廃竹を活用した新たなバイオ成型炭の開発
広島県に本社を構える株式会社ヒロテックが、環境問題への取り組みの一環として、近畿大学工学部との共同研究により、廃竹を原材料としたバイオ成型炭の開発に成功しました。このプロジェクト、名が「牡蠣アップサイクル」として親しまれ、広島県における牡蠣養殖の過程で発生する廃竹資源の有効活用を目指しています。
環境問題と廃竹の現状
広島県は、全国の牡蠣生産量の約60%を占める産地ですが、牡蠣養殖に用いる竹製のいかだが使用後に廃棄されることで、環境問題が顕在化しています。年間約5,000トンの廃竹が、ほとんどが野焼きにより処分されており、これがCO₂の排出や近隣住民への影響を引き起こしています。この廃竹を資源として再利用する取り組みが求められていました。
ヒロテックの取り組み
ヒロテックは、自動車部品を専門とする企業としての技術力を背景に、このプロジェクトに取り組みました。自社で培ったプレス成形技術と、近畿大学工学部の専門知識を掛け合わせることで、石炭コークスに匹敵する発熱量と高密度を誇るバイオ成型炭の製造に成功しています。具体的には、廃竹の粉砕・炭化およびプレス成形のプロセスを経て、製品化を進めています。
プロジェクトの進捗
これまでに行った実証実験では、廃牡蠣いかだから生成した竹炭と廃材をバインダーとして組み合わせ、円筒形状のテストピースを試作しました。特に注目すべき点は、プレスによる高密度化の実現と、バイオ成型炭の形状を整えるための粒度最適化です。さらに、生産時間の短縮や型の温度調整により、効率的な製造プロセスも整備されています。
今後の展望
今後は、このバイオ成型炭を燃焼用石炭への添加材として活用し、CO₂削減に寄与することが期待されています。また、2026年を目標に商品化を進め、発電事業者や素材産業への販売を計画しています。さらに、エネルギーや建築資材分野での展示会に出展し、実用化の具体的な場面を広げていく予定です。
産学連携の意義
このプロジェクトは、ヒロテックと近畿大学の強い産学連携に支えられており、大学の持つ材料の専門知識が実用化に大きく寄与しています。
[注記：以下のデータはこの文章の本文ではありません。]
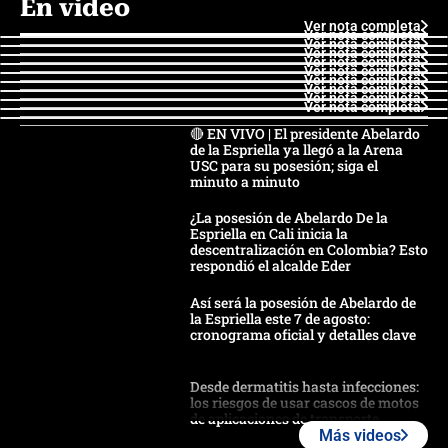
En video
Ver nota completa
Ver nota completa
Ver nota completa
Ver nota completa
Ver nota completa
Ver nota completa
Ver nota completa
Ver nota completa
Ver nota completa
Ver nota completa
🔴 EN VIVO | El presidente Abelardo
de la Espriella ya llegó a la Arena
USC para su posesión; siga el
minuto a minuto
¿La posesión de Abelardo De la
Espriella en Cali inicia la
descentralización en Colombia? Esto
respondió el alcalde Eder
Así será la posesión de Abelardo de
la Espriella este 7 de agosto:
cronograma oficial y detalles clave
Desde dermatitis hasta infecciones:
los riesgos de usar cascos de motos
de aplicaciones de transporte
Más videos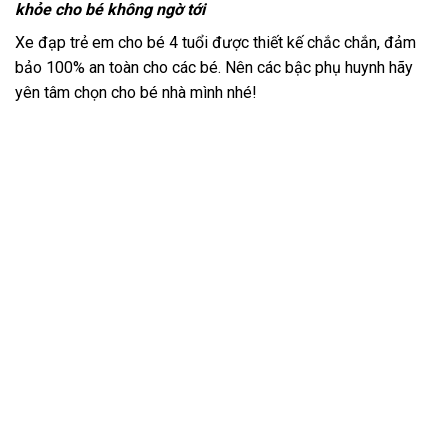
khỏe cho bé không ngờ tới
Xe đạp trẻ em cho bé 4 tuổi được thiết kế chắc chắn, đảm
bảo 100% an toàn cho các bé. Nên các bậc phụ huynh hãy
yên tâm chọn cho bé nhà mình nhé!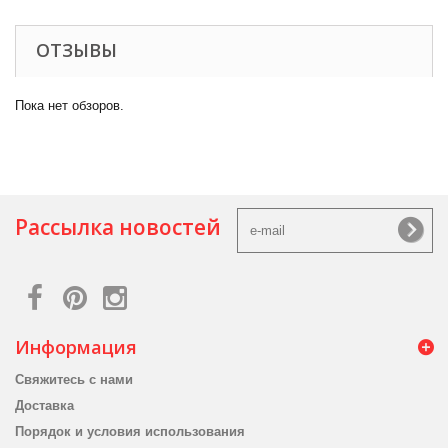
ОТЗЫВЫ
Пока нет обзоров.
Рассылка новостей
Информация
Свяжитесь с нами
Доставка
Порядок и условия использования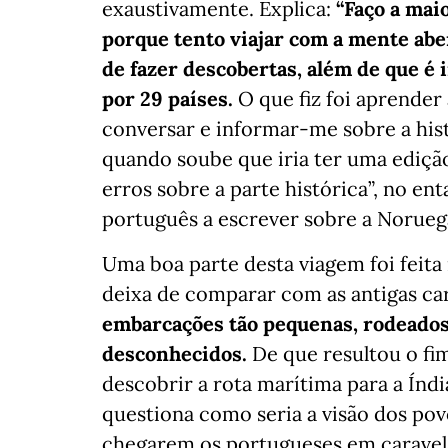
exaustivamente. Explica:
“Faço a mai
porque tento viajar com a mente ab
de fazer descobertas, além de que é
por 29 países.
O que fiz foi aprender 
conversar e informar-me sobre a hist
quando soube que iria ter uma ediçã
erros sobre a parte histórica”, no ent
português a escrever sobre a Norueg
Uma boa parte desta viagem foi feit
deixa de comparar com as antigas ca
embarcações tão pequenas, rodeados 
desconhecidos.
De que resultou o fi
descobrir a rota marítima para a Índ
questiona como seria a visão dos pov
chegarem os portugueses em caravela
実際に、近畿大学工学部の教授陣の協力を得て、廃竹からのバイオ成型炭の品質向上につながる多くの研究が行われています。
ヒロテックの未来
ヒロテックは、自社の自動車部品製造の枠を超え、環境負荷低減に貢献する新たな事業をスタートさせています。この取り組みを通じて、地域資源の循環や持続可能な社会の実現に寄与し、企業としての社会的責任を果たしていく所存です。